I'm getting confusing behavior when using a different SynchronizationContext inside an async function than outside.
Most of my program's code uses a custom SynchronizationContext that simply queues up the SendOrPostCallbacks and calls them at a specific known point in my main thread. I set this custom SynchronizationContext at the beginning of time and everything works fine when I only use this one.
The problem I'm running into is that I have functions that I want their await continuations to run in the thread pool.
void BeginningOfTime() {
// MyCustomContext queues each endOrPostCallback and runs them all at a known point in the main thread.
SynchronizationContext.SetSynchronizationContext( new MyCustomContext() );
// ... later on in the code, wait on something, and it should continue inside
// the main thread where MyCustomContext runs everything that it has queued
int x = await SomeOtherFunction();
WeShouldBeInTheMainThreadNow(); // ********* this should run in the main thread
}
async int SomeOtherFunction() {
// Set a null SynchronizationContext because this function wants its continuations
// to run in the thread pool.
SynchronizationContext prevContext = SynchronizationContext.Current;
SynchronizationContext.SetSynchronizationContext( null );
try {
// I want the continuation for this to be posted to a thread pool
// thread, not MyCustomContext.
await Blah();
WeShouldBeInAThreadPoolThread(); // ********* this should run in a thread pool thread
} finally {
// Restore the previous SetSynchronizationContext.

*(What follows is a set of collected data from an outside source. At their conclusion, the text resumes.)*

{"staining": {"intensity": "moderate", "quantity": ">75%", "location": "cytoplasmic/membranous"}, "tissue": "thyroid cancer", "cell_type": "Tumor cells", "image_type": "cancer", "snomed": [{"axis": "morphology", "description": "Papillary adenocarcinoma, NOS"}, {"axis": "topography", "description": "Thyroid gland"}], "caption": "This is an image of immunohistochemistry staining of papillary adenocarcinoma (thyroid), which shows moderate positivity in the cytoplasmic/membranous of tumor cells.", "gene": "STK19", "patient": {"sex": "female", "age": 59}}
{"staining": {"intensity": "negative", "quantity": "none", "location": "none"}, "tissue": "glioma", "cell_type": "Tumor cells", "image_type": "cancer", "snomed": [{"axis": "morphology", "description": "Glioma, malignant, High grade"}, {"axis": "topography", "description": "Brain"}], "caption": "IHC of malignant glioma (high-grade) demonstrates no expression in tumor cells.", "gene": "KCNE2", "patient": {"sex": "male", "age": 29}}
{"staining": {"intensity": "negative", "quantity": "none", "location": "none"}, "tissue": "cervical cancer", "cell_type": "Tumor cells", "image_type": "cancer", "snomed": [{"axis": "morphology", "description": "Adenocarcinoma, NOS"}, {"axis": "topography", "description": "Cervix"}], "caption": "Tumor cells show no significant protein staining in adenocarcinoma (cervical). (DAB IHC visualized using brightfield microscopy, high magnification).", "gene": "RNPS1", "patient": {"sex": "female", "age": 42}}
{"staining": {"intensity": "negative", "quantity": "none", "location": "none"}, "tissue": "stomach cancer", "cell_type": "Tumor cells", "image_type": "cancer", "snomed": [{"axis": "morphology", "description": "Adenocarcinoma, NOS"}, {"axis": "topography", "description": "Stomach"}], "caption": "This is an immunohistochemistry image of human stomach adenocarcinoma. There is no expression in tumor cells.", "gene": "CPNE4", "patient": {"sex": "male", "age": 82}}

SynchronizationContext.SetSynchronizationContext( prevContext );
}
}
The behavior I'm getting is that the code right after each await is executed in a seemingly-random thread. Sometimes, WeShouldBeInTheMainThreadNow() is running in a thread pool thread and sometimes the main thread. Sometimes WeShouldBeInAThreadPoolThread() is running
I don't see a pattern here, but I thought that whatever SynchronizationContext.Current was set to at the line where you use await is the one that will define where the code following the await will execute. Is that an incorrect assumption? If so, is there a compact way to do what I'm trying to do here?